As I continue this story, I wish to change lanes along the path of the road and arrive at the concept of diversity. What gave me the inspiration to write about diversity was a sign I saw at an adjacent business to a Mexican restaurant I was going to. One of the signs said “Diversity,” and the light bulb went off in my head and I felt such a profound urge to write about such a concept. Diversity is or refers to the presence and recognition of differences among people or things in a group, environment, or society. After I saw that sign last week, I was slow to write, allowing my mind to sit with the topic allowing it’s ingredients to marinate inside my mind before turning key to word on my computer. When examining such a concept outside of human existence, I think about the biodiversity of life in ecosystems. A healthy ecosystem has a biodiversity of life forms that allow it to grow and prosper.
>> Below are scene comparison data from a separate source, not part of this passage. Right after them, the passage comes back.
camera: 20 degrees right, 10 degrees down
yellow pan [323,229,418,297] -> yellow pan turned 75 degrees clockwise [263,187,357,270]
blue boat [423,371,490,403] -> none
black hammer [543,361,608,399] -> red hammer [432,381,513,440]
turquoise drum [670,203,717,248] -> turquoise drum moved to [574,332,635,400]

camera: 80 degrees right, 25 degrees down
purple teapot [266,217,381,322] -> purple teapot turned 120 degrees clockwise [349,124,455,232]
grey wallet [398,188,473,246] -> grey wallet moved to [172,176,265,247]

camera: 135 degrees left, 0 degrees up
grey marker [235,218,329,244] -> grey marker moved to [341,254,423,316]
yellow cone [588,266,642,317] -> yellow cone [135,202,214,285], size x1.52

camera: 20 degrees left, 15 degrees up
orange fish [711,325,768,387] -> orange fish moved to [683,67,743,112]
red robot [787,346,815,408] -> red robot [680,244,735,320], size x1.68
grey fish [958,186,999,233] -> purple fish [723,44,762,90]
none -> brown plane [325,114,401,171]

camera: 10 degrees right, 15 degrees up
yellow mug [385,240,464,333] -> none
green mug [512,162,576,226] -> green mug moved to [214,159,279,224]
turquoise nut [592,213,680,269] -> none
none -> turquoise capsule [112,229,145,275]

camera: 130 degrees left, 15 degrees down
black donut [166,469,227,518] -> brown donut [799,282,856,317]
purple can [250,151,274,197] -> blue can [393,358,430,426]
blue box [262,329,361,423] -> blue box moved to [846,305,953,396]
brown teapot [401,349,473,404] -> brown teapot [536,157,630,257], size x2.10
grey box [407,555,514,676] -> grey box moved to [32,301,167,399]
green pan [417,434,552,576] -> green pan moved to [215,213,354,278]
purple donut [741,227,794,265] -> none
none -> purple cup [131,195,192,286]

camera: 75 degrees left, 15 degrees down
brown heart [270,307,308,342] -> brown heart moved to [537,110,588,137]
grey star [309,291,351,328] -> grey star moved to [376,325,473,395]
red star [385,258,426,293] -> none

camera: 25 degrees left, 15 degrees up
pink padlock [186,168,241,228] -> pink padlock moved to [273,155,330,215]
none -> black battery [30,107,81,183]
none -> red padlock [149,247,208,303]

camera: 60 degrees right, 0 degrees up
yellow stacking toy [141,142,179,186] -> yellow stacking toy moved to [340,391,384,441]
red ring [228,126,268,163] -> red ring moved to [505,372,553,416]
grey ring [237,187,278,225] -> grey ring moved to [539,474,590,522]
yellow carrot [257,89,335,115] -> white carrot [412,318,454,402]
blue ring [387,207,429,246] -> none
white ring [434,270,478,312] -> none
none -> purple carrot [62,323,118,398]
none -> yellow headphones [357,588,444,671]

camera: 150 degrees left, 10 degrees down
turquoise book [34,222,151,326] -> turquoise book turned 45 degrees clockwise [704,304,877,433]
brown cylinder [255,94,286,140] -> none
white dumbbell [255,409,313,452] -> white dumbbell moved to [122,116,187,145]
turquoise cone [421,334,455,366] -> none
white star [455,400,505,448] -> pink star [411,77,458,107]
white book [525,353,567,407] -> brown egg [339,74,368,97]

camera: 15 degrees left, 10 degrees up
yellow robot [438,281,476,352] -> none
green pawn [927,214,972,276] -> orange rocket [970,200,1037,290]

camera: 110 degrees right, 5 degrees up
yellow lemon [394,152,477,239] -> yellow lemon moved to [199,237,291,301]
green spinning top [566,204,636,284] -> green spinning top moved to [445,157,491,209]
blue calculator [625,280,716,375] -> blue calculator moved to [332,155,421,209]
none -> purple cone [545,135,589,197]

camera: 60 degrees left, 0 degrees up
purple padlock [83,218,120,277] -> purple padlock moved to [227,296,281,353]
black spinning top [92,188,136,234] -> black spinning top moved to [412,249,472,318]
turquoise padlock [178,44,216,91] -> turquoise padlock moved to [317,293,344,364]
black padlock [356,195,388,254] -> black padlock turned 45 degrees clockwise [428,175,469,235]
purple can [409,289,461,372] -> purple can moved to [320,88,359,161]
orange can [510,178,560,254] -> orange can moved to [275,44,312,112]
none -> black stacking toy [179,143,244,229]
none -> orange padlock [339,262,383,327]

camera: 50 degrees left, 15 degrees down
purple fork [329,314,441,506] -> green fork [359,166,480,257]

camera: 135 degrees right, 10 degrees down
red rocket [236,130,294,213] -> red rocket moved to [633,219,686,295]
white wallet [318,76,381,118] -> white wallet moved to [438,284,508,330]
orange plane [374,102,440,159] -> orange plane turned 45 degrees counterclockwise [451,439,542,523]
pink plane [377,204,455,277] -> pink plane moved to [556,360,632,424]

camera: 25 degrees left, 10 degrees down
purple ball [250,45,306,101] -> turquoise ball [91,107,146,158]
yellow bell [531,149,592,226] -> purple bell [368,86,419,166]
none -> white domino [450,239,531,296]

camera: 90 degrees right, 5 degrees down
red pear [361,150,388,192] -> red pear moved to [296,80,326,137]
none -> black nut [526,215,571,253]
Each living organism plays a role in their environment, and if there becomes an imbalance, the whole ecosystem is affected significantly. The same can be said about society and human life. Our society is a melting pot, mixing cultures, backgrounds, ages, experiences, and even though the list goes on in terms of the categorization of diversity, the precedent is set. Our society would slow to a screeching halt if that tight knit web of balance was affected yet what we see is a society that juxtaposes that very concept of diversity. To create an environment that puts one group, one line of reasoning, one experience before that of the whole, creates a breach in the diversity of life in America and the world as a whole. When the powers that be begin to isolate, to alienate group from group, culture from culture, the very building blocks of society as a whole, it brings me to speak up and speak out against such tactics for we are greater than the sum of our parts. To eliminate those building blocks of human society, would surely bring about its eventual collapse.
Ethics and diversity go hand-in-hand. It takes a group of individual perspectives that are guided by ethics to create a diverse, functional, and productive society. A diverse society brings together many different experiences that help guide the whole down the right path. The shortest distance between two points in space is a straight line, and we, the individual on the tight rope, must balance the needs of that diversity to stand tall and traverse the tight rope no matter the external forces weighing against us.